China’s rover on mission to uncover moon’s ‘dark side’

Chang’e-4 is humanity’s first probe to explore the far side of the moon

December 08, 2018 09:08 pm | Updated 09:08 pm IST - Beijing

Giant leap: A Long March 3B rocket lifts off from the Xichang launch centre in Xichang.

Giant leap: A Long March 3B rocket lifts off from the Xichang launch centre in Xichang.

China launched a rover early on Saturday destined to land on the far side of the moon, a global first that would boost Beijing’s ambitions to become a space superpower, state media said.

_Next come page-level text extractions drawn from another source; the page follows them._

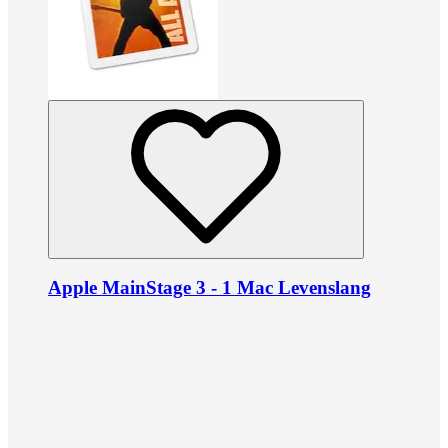
Apple MainStage 3 - 1 Mac Levenslang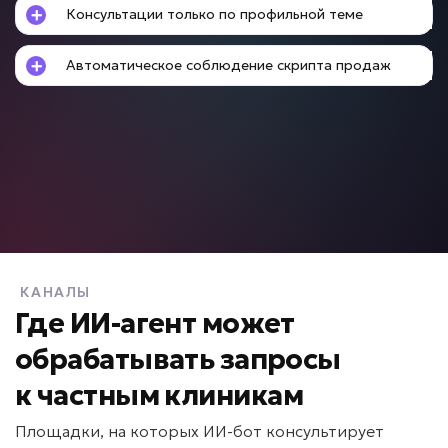
Консультации только по профильной теме
Подробней
от 5 дней
Срок реализации
Автоматическое соблюдение скрипта продаж
от 49 000 ₽ под ключ
Нет контроля менеджеров?
ИИ для контроля
качества продаж
КАНАЛЫ
Задача: Анализ звонков и переписок
Где ИИ-агент может
обрабатывать запросы
• Контроль 100% диалогов
• До +20% конверсии
к
частным клиникам
• Анализ за минуты вместо часов
Подробней
Площадки, на которых ИИ-бот консультирует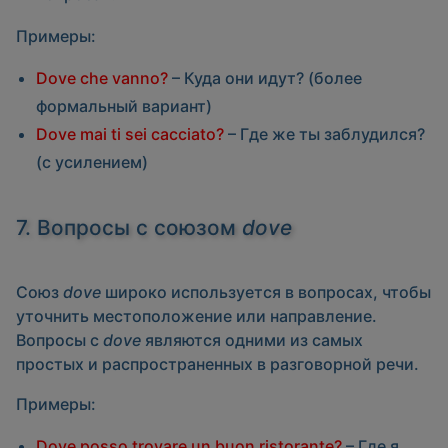
Примеры:
Dove che vanno?
– Куда они идут? (более
формальный вариант)
Dove mai ti sei cacciato?
– Где же ты заблудился?
(с усилением)
7. Вопросы с союзом
dove
Союз
dove
широко используется в вопросах, чтобы
уточнить местоположение или направление.
Вопросы с
dove
являются одними из самых
простых и распространенных в разговорной речи.
Примеры:
Dove posso trovare un buon ristorante?
– Где я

The Chang’e-4 lunar probe mission — named after the moon goddess in Chinese mythology — launched on a Long March 3B rocket from the southwestern Xichang launch centre at 1823 GMT, according to the official Xinhua news agency.

Experiments and survey

The blast-off marked the start of a long journey to the far side of the moon for the Chang’e-4 mission, expected to land around the New Year to carry out experiments and survey the untrodden terrain.

“Chang’e-4 is humanity’s first probe to land on and explore the far side of the moon,” said the mission’s chief commander He Rongwei of China Aerospace Science and Technology Corp, the main state-owned space contractor.

“This mission is also the most meaningful deep space exploration research project in the world in 2018,” Mr. He said, according to the state-run Global Times .

Unlike the near side of the moon that is “tidally locked” and always faces the earth, and offers many flat areas to touch down on, the far side is mountainous and rugged.

It was not until 1959 that the Soviet Union captured the first images of the heavily cratered surface, uncloaking some of the mystery of the moon’s “dark side”.

No lander or rover has ever touched the surface there, positioning China as the first to explore the area. “China, over the past 10 or 20 years, has been ticking off the various firsts that America and the Soviet Union did in the 1960s and 1970s in space exploration,” said Jonathan McDowell, an astronomer at the Harvard-Smithsonian Center for Astrophysics.